* Source document:
Studio album by Alice Merton
- Released: 17 June 2022
- Length: 48:27
- Label: Paper Planes; Mom + Pop;
- Producer: Alice Merton; Beatgees; Christian Neander; Jenn Decilveo; Jens Schneider; Jonny Coffer; Jules Kalmbacher; Moritz Pirker; Paul Whalley; Stephen Kozmeniuk; Tim Morten Uhlenbrock; Tobias Kuhn;

Alice Merton chronology
| Mint (2019) | S.I.D.E.S. (2022) | Visions (2026) |

Singles from S.I.D.E.S.
- "Vertigo" Released: 8 April 2021; "Hero" Released: 9 September 2021; "Island" Released: 9 September 2021; "Same Team" Released: 4 March 2022; "Blindside" Released: 7 April 2022; "Loveback" Released: 13 May 2022;

= S.I.D.E.S. =

S.I.D.E.S. is the second studio album by German-Canadian singer Alice Merton, released on 17 June 2022 through Paper Planes and Mom + Pop Music.

==Background==
In a video interview, Merton revealed that a former collaborator gave her an ultimatum, threatening to end their partnership if she worked with other producers. She described the situation as deeply personal, likening it to having "a gun to [her] head", and shared that it contributed to emotional strain during the album's creation.

* Stored rows:
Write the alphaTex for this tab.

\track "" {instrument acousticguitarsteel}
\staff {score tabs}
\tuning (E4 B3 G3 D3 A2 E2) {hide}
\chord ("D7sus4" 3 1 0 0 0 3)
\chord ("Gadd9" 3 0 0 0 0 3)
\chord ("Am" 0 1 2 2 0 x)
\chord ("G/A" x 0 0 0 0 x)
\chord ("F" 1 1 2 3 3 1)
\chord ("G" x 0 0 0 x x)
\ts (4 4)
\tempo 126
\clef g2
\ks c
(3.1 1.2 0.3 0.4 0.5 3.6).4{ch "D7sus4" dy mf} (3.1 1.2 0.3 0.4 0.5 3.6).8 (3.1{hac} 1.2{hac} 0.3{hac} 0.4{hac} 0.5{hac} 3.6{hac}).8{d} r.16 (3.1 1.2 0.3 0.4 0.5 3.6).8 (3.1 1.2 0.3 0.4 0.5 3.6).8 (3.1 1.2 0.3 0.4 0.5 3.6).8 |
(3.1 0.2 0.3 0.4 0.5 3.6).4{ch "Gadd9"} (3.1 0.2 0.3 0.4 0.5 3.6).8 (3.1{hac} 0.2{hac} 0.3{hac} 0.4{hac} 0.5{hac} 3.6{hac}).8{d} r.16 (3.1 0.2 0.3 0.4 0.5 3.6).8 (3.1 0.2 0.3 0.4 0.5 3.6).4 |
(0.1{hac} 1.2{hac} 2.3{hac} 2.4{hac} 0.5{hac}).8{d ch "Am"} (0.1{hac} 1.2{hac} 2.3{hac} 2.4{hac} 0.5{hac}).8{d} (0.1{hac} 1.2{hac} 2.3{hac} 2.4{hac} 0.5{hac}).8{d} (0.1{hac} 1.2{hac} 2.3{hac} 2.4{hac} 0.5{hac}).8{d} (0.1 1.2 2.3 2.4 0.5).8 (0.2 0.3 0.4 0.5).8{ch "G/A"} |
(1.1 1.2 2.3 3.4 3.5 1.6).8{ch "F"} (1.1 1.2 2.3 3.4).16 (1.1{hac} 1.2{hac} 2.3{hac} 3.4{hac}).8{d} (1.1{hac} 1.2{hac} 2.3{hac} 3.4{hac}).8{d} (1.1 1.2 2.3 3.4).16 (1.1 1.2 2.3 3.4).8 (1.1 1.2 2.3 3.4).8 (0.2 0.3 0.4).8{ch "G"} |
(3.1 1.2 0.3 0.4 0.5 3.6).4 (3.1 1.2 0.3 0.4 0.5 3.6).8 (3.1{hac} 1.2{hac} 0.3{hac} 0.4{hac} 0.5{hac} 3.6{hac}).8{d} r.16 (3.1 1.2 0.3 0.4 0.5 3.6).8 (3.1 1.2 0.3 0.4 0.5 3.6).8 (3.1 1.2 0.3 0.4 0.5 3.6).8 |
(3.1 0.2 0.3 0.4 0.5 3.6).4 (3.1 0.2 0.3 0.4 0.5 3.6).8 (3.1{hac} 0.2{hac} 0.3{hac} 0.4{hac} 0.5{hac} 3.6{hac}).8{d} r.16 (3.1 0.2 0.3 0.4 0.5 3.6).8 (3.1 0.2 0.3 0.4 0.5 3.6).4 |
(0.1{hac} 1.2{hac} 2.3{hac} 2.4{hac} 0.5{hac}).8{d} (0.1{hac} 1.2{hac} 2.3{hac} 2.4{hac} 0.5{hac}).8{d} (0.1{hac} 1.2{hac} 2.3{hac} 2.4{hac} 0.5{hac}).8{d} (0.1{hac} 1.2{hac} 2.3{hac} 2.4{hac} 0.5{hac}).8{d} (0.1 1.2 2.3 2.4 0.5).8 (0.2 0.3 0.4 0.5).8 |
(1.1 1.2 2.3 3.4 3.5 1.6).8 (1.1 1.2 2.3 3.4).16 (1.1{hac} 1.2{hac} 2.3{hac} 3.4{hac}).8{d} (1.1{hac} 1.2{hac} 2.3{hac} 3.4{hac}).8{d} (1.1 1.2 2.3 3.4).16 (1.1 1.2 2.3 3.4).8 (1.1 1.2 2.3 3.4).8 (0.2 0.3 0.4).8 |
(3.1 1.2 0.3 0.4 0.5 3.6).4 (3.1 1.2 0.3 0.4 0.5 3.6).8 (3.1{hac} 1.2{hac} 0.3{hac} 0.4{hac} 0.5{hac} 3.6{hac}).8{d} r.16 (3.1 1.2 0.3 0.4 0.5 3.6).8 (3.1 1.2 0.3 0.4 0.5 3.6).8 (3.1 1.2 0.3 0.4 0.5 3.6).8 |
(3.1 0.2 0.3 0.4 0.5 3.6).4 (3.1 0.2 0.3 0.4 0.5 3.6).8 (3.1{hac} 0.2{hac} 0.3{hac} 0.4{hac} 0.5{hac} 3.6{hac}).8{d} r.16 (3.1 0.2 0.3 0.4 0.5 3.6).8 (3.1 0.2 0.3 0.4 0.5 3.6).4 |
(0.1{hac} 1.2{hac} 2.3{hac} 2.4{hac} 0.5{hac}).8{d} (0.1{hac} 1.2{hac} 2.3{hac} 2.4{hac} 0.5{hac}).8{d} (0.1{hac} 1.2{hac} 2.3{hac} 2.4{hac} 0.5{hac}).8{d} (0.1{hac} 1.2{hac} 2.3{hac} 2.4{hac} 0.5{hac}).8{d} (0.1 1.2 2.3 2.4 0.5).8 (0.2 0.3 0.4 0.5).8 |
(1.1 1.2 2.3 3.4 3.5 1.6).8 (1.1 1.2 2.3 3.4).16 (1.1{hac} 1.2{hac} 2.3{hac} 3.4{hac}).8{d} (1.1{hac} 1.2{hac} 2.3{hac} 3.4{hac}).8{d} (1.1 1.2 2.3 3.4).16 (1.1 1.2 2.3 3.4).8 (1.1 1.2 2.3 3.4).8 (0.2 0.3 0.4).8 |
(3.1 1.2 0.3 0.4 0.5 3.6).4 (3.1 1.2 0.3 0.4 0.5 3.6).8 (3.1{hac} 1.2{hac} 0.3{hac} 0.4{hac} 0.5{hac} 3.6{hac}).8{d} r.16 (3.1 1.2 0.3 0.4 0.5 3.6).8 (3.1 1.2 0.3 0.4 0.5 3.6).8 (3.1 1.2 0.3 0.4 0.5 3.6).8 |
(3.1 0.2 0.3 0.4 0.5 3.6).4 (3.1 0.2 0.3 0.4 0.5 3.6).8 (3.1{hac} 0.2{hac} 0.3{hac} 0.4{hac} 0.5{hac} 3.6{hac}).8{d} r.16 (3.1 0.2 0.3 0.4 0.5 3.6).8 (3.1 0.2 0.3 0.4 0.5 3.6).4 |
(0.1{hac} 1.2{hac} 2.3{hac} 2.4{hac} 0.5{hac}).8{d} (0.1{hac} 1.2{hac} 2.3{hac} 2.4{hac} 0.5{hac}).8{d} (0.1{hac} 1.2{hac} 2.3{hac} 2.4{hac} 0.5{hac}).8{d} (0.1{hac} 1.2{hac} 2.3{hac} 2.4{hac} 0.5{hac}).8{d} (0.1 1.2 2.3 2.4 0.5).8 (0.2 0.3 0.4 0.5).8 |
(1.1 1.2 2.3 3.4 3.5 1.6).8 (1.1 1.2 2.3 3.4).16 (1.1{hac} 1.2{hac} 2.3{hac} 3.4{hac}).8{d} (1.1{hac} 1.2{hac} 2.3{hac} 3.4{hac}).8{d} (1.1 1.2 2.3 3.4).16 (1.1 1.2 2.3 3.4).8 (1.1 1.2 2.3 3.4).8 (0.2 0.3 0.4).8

* Instructions:
A: Print the section of the S.I.D.E.S. article starting at "Singles from S.I.D.E.S." and ending at "the album's creation.".
B: In the S.I.D.E.S. article, which single from the album came out on 4 March 2022?

* Answers to each task:
A:
Singles from S.I.D.E.S.
- "Vertigo" Released: 8 April 2021; "Hero" Released: 9 September 2021; "Island" Released: 9 September 2021; "Same Team" Released: 4 March 2022; "Blindside" Released: 7 April 2022; "Loveback" Released: 13 May 2022;

= S.I.D.E.S. =

S.I.D.E.S. is the second studio album by German-Canadian singer Alice Merton, released on 17 June 2022 through Paper Planes and Mom + Pop Music.

==Background==
In a video interview, Merton revealed that a former collaborator gave her an ultimatum, threatening to end their partnership if she worked with other producers. She described the situation as deeply personal, likening it to having "a gun to [her] head", and shared that it contributed to emotional strain during the album's creation.

B: "Same Team"